Beneath this line is the data. Output exactly the lines from the line with "image of human" to the line with "non-Hodgkin's type, High", both ends included, and nothing more.

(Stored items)

↓

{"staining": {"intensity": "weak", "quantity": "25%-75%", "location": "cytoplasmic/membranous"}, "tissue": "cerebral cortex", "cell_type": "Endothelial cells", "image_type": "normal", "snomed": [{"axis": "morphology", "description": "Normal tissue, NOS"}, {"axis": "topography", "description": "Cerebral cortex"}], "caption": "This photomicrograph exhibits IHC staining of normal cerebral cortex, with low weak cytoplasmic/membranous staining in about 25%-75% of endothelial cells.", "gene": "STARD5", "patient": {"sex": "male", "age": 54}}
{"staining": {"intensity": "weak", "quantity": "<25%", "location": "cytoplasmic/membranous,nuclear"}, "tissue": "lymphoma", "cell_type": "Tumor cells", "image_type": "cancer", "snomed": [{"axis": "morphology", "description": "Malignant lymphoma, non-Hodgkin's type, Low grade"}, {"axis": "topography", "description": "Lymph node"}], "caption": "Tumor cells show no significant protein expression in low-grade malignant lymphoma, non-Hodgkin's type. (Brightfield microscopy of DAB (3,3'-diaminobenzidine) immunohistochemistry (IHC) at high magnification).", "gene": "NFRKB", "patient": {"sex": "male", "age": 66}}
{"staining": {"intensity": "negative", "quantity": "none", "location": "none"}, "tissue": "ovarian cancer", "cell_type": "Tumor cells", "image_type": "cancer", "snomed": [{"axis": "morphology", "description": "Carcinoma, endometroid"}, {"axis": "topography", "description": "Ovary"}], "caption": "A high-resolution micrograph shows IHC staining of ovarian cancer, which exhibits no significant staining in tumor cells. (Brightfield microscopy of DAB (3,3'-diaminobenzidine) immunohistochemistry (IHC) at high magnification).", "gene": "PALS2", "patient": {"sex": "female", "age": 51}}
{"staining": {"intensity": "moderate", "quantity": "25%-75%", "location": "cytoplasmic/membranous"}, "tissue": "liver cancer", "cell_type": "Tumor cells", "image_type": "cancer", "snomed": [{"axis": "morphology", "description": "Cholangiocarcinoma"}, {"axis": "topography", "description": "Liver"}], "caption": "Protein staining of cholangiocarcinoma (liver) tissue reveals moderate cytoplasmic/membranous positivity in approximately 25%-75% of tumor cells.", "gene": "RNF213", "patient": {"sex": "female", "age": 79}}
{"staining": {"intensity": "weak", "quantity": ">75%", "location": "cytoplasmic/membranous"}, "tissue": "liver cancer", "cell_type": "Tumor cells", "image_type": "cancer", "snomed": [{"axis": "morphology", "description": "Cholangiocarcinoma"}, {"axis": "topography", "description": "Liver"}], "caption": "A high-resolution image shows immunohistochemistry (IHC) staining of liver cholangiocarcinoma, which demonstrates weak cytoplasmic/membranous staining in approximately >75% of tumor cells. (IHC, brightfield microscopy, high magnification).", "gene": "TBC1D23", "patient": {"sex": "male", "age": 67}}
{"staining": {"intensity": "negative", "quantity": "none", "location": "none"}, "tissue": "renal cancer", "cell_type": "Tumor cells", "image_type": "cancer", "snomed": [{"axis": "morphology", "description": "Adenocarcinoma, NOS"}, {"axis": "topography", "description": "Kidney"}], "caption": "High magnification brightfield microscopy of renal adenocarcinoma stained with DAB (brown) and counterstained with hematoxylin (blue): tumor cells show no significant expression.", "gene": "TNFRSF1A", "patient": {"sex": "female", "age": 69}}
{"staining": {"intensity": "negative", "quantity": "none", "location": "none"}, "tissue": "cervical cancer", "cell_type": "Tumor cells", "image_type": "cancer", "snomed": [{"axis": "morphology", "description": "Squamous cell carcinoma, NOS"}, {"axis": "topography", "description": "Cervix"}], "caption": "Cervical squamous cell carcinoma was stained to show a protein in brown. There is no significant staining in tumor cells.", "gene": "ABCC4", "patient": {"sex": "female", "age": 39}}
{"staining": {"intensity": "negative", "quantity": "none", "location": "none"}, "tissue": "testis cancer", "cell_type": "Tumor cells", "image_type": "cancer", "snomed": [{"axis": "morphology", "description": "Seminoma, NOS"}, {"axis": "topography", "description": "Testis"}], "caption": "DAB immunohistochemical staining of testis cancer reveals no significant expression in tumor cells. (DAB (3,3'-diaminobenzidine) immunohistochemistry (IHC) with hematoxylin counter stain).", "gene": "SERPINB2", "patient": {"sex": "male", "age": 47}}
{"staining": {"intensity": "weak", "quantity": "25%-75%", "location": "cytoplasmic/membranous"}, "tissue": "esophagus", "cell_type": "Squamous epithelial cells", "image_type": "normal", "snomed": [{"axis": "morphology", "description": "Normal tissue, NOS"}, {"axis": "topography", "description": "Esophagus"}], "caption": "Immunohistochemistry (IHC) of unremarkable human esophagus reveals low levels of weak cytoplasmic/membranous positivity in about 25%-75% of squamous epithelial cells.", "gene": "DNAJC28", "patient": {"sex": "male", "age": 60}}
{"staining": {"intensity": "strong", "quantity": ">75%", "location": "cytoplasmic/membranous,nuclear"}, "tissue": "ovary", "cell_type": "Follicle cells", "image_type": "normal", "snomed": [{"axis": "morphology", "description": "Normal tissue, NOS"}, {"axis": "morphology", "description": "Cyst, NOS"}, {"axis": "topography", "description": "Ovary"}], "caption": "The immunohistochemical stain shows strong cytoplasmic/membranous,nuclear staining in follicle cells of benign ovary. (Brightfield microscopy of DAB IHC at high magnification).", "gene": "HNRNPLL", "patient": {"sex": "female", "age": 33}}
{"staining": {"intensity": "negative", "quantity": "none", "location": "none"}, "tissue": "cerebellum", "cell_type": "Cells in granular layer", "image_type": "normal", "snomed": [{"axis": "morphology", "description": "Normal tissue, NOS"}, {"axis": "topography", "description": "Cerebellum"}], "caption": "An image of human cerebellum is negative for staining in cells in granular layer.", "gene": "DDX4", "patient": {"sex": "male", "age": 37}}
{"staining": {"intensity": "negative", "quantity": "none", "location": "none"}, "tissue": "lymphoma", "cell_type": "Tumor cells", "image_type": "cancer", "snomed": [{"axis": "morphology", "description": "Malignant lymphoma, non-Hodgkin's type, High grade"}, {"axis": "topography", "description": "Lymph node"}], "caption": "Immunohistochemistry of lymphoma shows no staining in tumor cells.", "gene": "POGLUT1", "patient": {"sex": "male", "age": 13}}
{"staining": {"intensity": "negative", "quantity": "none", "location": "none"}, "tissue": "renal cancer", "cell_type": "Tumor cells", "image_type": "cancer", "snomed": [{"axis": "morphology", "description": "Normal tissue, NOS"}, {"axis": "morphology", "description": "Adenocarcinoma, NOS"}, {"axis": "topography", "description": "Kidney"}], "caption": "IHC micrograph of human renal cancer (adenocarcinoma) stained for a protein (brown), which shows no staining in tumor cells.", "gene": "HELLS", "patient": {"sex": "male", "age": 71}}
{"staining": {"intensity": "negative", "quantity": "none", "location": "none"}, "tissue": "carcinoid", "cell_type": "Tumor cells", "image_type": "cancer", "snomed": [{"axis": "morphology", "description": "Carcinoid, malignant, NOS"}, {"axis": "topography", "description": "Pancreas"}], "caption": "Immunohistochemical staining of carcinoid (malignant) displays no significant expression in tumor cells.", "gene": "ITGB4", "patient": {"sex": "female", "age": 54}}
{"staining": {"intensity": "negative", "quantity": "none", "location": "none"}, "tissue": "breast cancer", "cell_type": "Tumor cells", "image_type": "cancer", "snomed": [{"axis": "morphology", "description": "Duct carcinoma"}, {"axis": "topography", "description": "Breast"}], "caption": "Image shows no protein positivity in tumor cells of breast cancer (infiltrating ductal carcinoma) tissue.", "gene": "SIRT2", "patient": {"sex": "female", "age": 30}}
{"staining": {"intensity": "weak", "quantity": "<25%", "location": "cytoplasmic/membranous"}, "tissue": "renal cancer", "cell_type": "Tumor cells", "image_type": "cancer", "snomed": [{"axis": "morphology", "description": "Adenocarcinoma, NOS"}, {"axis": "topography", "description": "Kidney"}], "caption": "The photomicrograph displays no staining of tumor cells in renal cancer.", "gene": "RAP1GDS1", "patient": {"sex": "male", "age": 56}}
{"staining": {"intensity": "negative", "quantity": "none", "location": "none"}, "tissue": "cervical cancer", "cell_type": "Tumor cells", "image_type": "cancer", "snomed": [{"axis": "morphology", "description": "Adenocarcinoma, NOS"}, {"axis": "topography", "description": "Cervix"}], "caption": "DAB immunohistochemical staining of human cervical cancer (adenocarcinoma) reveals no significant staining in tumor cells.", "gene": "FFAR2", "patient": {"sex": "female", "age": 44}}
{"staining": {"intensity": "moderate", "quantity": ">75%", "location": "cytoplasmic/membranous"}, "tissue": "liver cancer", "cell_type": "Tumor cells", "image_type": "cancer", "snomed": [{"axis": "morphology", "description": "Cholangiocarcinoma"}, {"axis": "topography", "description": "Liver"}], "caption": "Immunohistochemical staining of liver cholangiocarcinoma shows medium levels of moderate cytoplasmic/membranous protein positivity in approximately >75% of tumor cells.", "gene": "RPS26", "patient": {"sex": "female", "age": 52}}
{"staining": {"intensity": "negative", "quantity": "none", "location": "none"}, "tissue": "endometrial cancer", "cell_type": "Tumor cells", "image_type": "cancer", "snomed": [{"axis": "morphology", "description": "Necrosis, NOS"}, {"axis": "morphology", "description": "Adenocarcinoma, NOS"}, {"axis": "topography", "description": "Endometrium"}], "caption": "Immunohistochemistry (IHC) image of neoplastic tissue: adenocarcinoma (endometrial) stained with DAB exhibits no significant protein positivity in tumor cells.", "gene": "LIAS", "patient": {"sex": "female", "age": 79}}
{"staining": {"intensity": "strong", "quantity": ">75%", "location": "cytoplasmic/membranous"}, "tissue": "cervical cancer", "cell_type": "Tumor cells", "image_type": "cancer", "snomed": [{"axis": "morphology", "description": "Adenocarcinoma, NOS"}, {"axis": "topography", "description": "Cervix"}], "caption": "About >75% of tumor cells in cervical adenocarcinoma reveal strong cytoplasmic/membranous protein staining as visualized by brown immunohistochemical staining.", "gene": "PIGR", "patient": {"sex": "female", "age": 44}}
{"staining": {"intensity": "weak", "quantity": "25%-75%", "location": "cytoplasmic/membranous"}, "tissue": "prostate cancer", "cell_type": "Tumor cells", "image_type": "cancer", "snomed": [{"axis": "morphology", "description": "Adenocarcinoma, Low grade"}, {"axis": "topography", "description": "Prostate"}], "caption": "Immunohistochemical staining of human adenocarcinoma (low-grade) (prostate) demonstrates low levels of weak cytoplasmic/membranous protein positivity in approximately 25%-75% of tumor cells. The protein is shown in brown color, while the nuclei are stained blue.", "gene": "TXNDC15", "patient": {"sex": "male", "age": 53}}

↑

Response box:
{"staining": {"intensity": "negative", "quantity": "none", "location": "none"}, "tissue": "cerebellum", "cell_type": "Cells in granular layer", "image_type": "normal", "snomed": [{"axis": "morphology", "description": "Normal tissue, NOS"}, {"axis": "topography", "description": "Cerebellum"}], "caption": "An image of human cerebellum is negative for staining in cells in granular layer.", "gene": "DDX4", "patient": {"sex": "male", "age": 37}}
{"staining": {"intensity": "negative", "quantity": "none", "location": "none"}, "tissue": "lymphoma", "cell_type": "Tumor cells", "image_type": "cancer", "snomed": [{"axis": "morphology", "description": "Malignant lymphoma, non-Hodgkin's type, High grade"}, {"axis": "topography", "description": "Lymph node"}], "caption": "Immunohistochemistry of lymphoma shows no staining in tumor cells.", "gene": "POGLUT1", "patient": {"sex": "male", "age": 13}}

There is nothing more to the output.